Szczególnie w ostatnich latach swego życia zachęcał siebie i innych do ustawicznej modlitwy.

W swoim Dzienniku duchowym często notował słowa: „Modlić się – modlić się – modlić się – nieustannie, z wielką ufnością”.

Najważniejszym miejscem dla o. Franciszka Jordana była domowa kaplica. Codzienna Msza św. i adoracja Najświętszego Sakramentu stanowiła istotę i centrum jego zakonnego życia i apostolskiej działalności.

O. Franciszek modlił się z taką żarliwością, że ręce jego drżały, i modlił się z tak głębokim przekonaniem, jakby istotnie widział Chrystusa.

O. Jordan był także rozmiłowany w nocnej modlitwie. W domowej kaplicy urzekało go ciche, migotliwe światło wiecznej lampy.

W Dzienniku duchowym notował: „Jak tylko możesz, spędzaj czas nocny na modlitwie”. „Przynajmniej jedną część nocy spędzaj na samotnej modlitwie”.

Głębokie wrażenie wywarło na o.

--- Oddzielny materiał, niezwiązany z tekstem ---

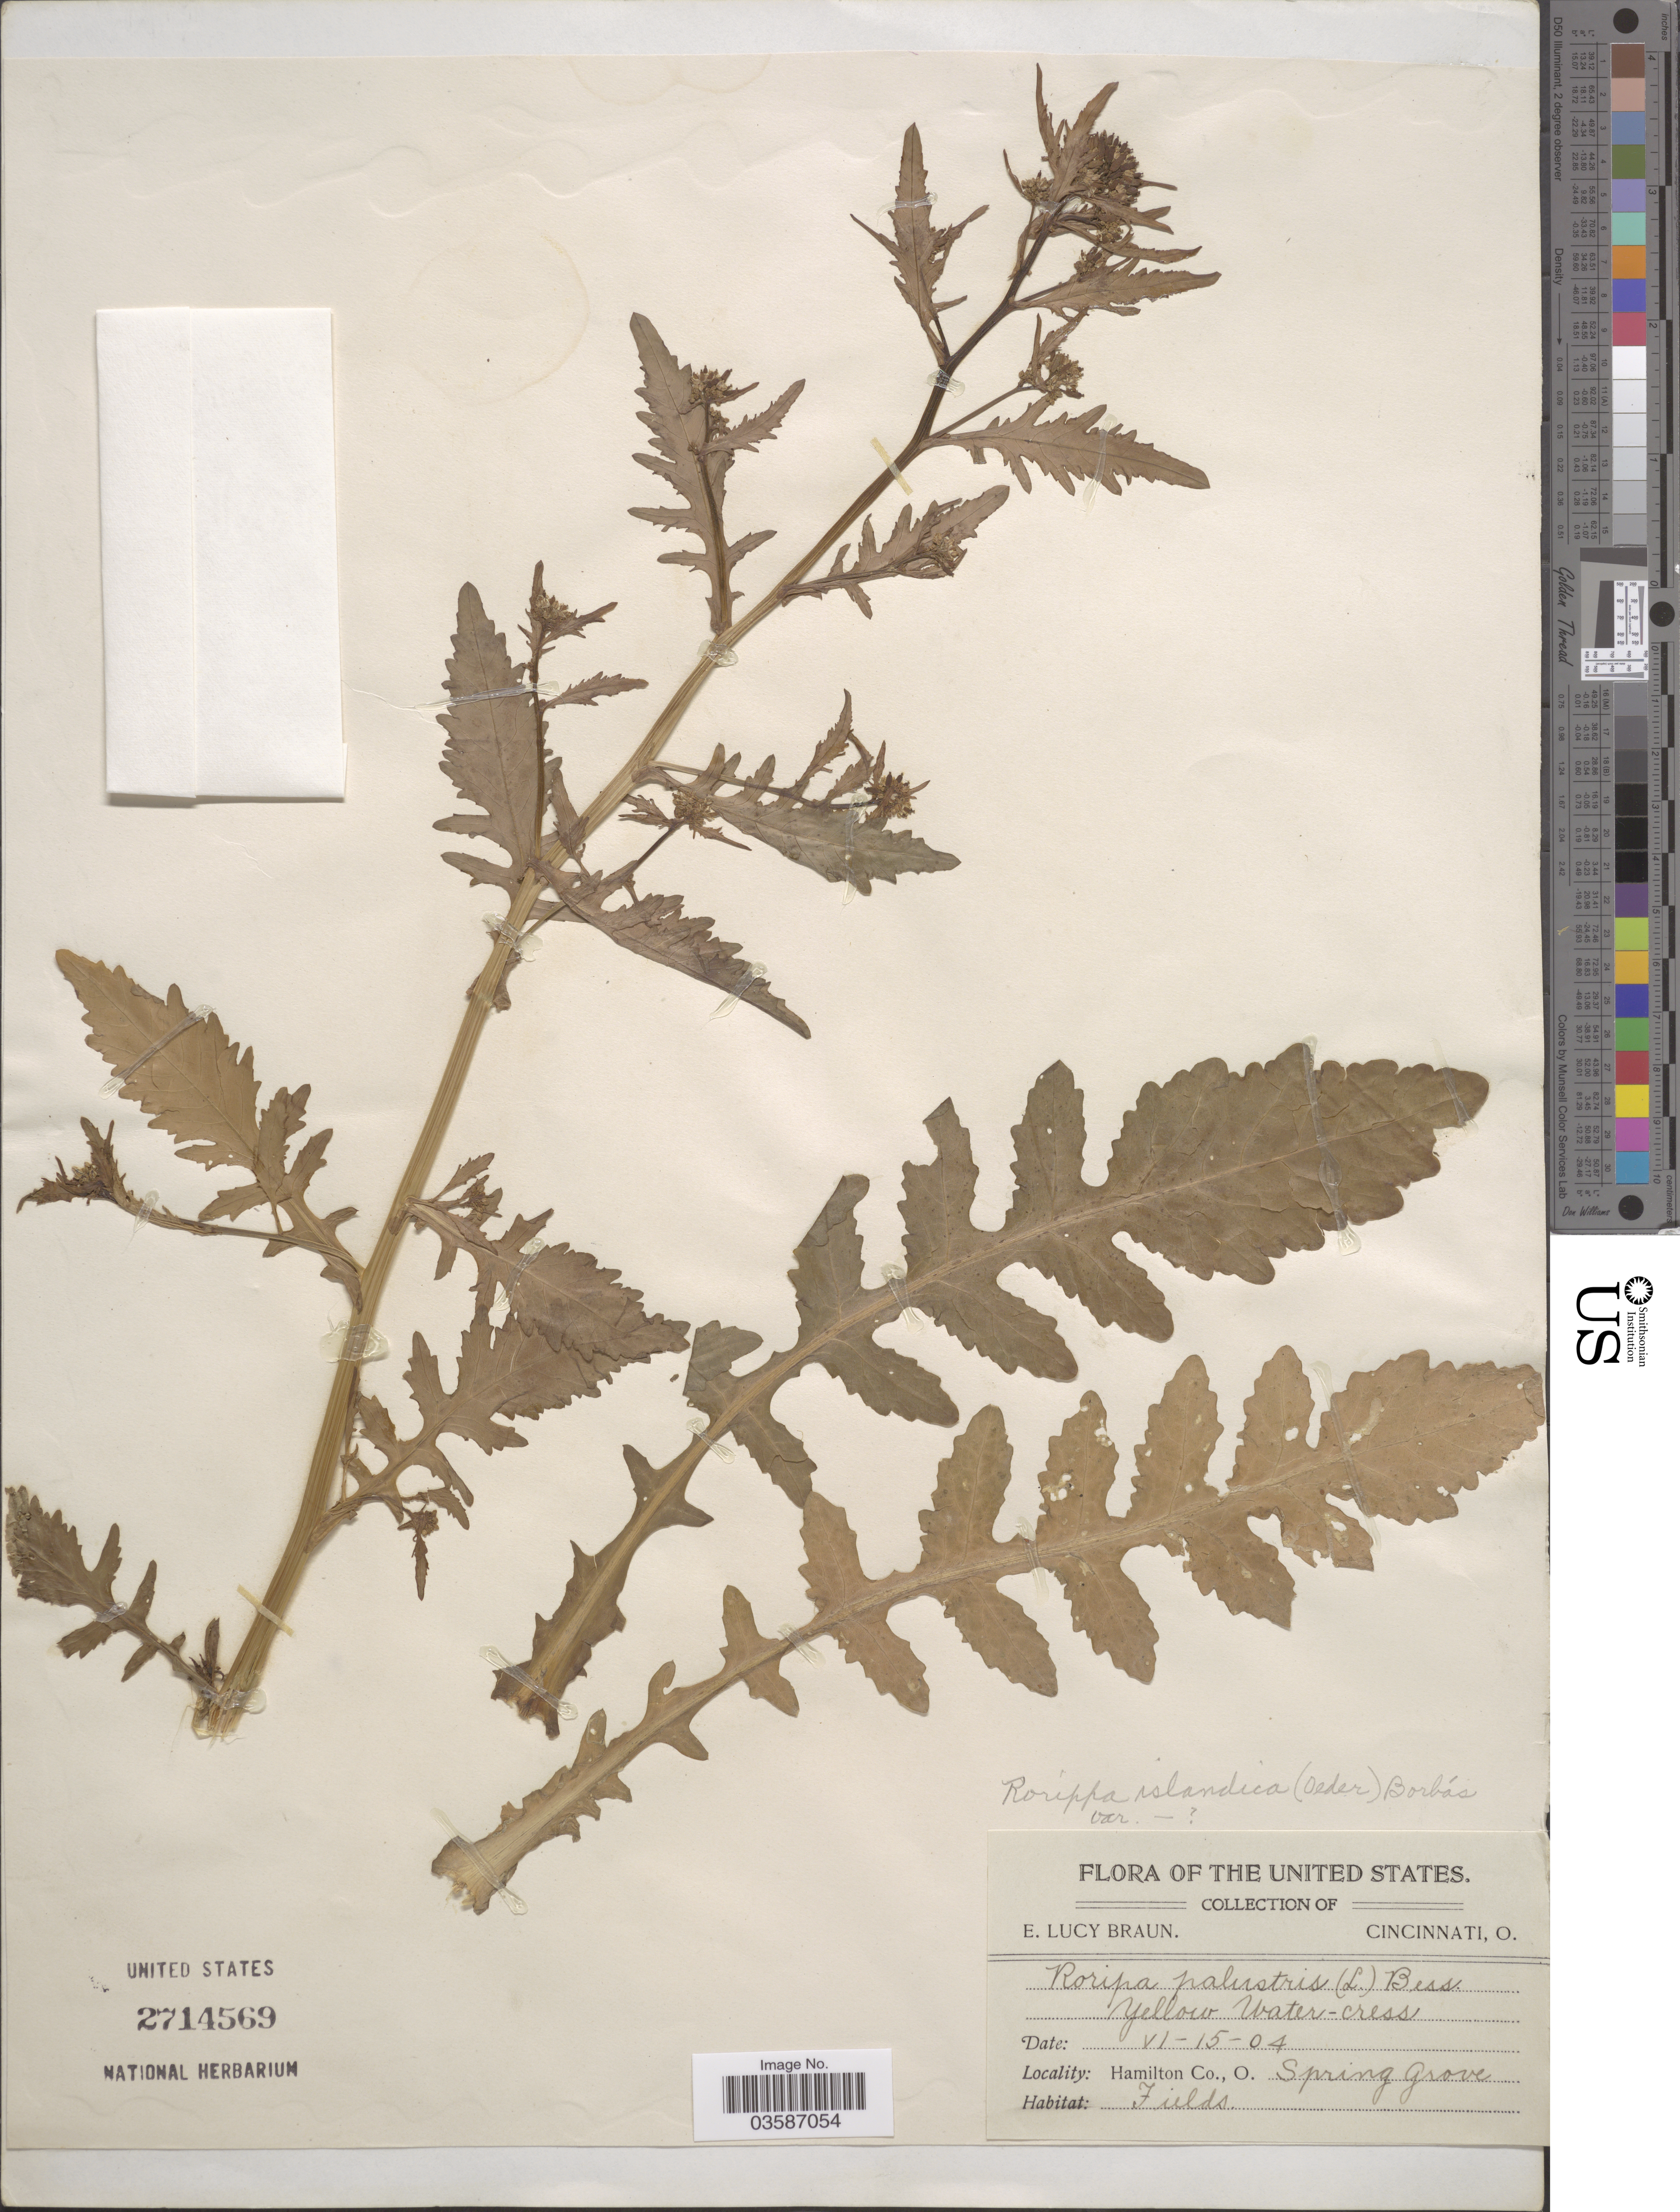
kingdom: Plantae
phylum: Tracheophyta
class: Magnoliopsida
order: Brassicales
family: Brassicaceae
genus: Rorippa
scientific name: Rorippa islandica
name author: (Oeder) Borbás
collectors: E. L. Braun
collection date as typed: Transcribed d/m/y: 15/6/4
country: United States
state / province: Ohio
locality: Hamilton Co., Spring Grove.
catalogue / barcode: US 2714569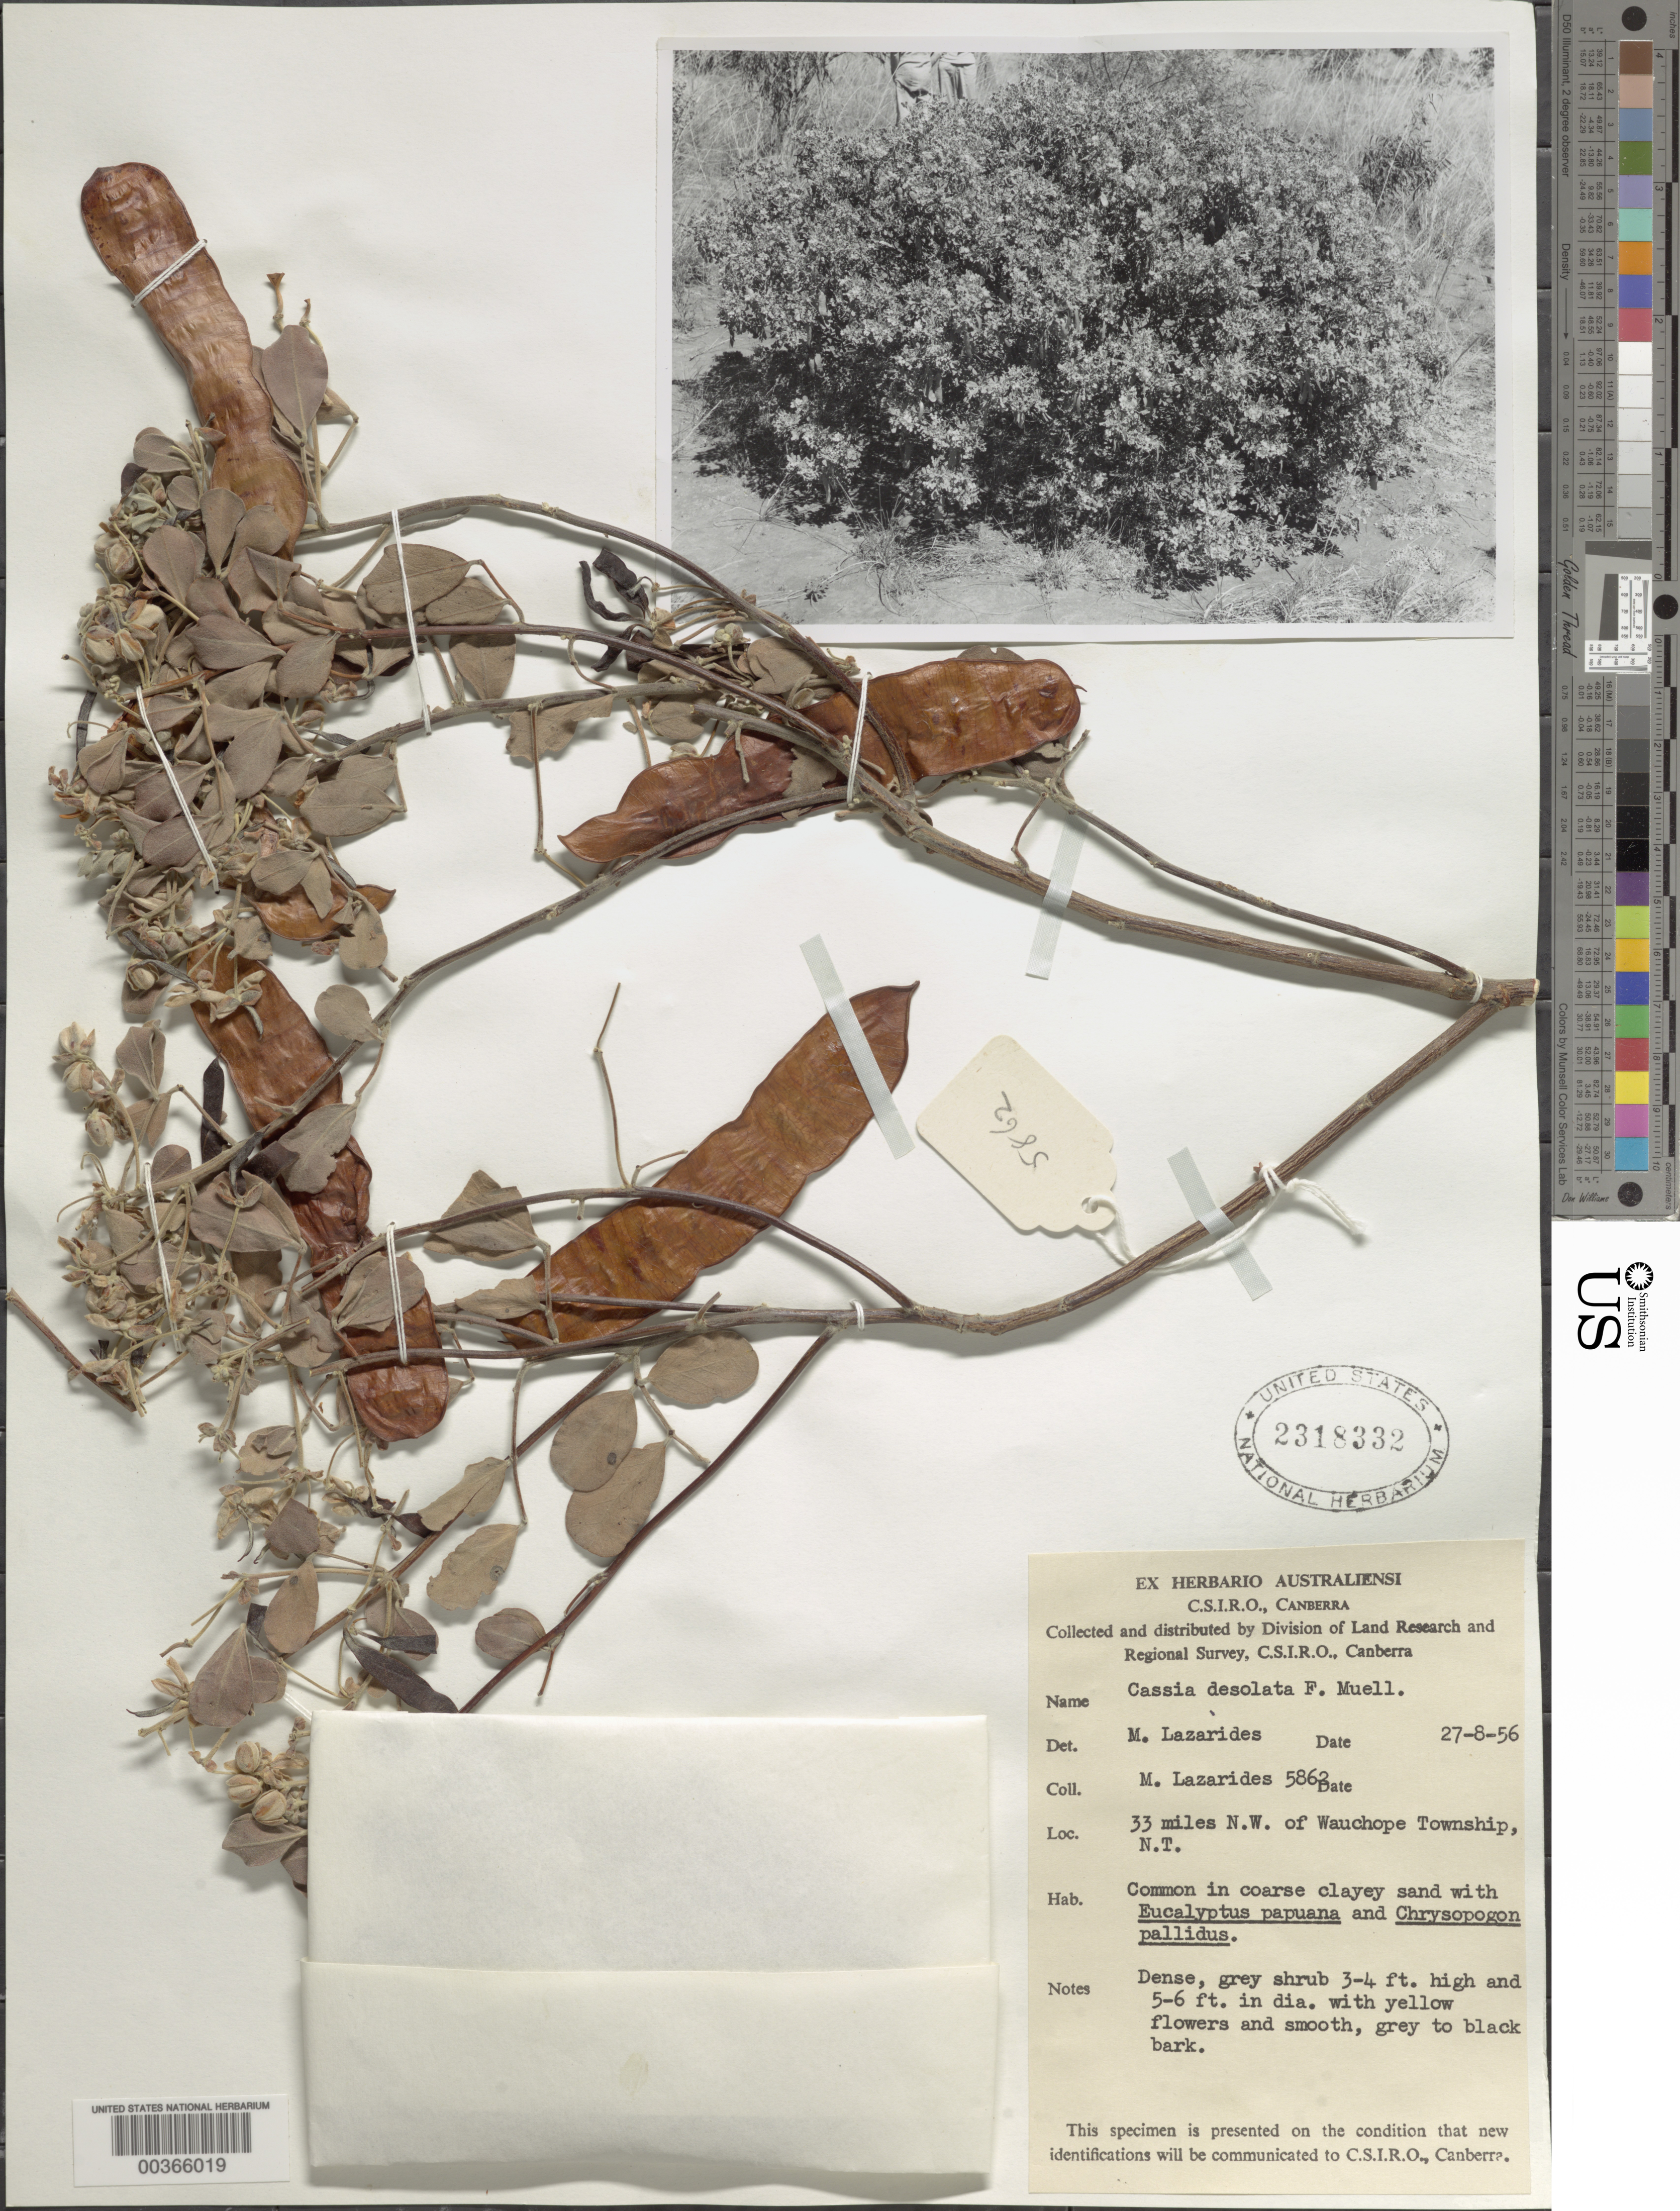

Jordanie zdanie z Ewangelii św. Łukasza (6,12): „W tym czasie Jezus wyszedł na górę, aby się modlić, i całą noc spędził na modlitwie do Boga”.

Prosił swoich współbraci: „Naśladujcie naszego Boskiego Nauczyciela, który tak wiele się modlił, i o którym Pismo św. pisze: …i spędził noc na modlitwie”.

Pobożność Maryjna

Ogromną rolę w życiu o. Jordana odgrywała Maryja. Był on prawdziwym, autentycznym czcicielem Maryi. Praktycznie nie rozstawał się z różańcem. Modlitwa różańcowa była codziennym, obok Mszy w. i adoracji Najświętszego Sakramentu, pokarmem jego duszy.

O. Jordan bezgranicznie zawierzył siebie i założone przez siebie Zgromadzenie Maryi.

Naoczni świadkowie opowiadają, że byli głęboko wzruszeni, gdy go widzieli klęczącego przed obrazem Matki Bożej Bolesnej.

O. Franciszek miał szczególny sposób zwracania się do Matki Bożej w chwilach szczególnych trosk i potrzeb. Mianowicie wypisywał krótko swoją prośbę na małej karteczce i wkładał ją do rąk figury Matki Bożej Niepokalanej, która znajdowała się na biurku w jego pokoju. Często zdarzało się, że figura ta była wprost obwieszona wieloma karteczkami.

Matka Najświętsza wynagrodziła o. Jordanowi jego synowskie przywiązanie i bezgraniczną miłość do Niej, zabierając go z tego świata w swoje święto – Narodzenie Najświętszej Maryi Panny – dnia 8 września 1918 r.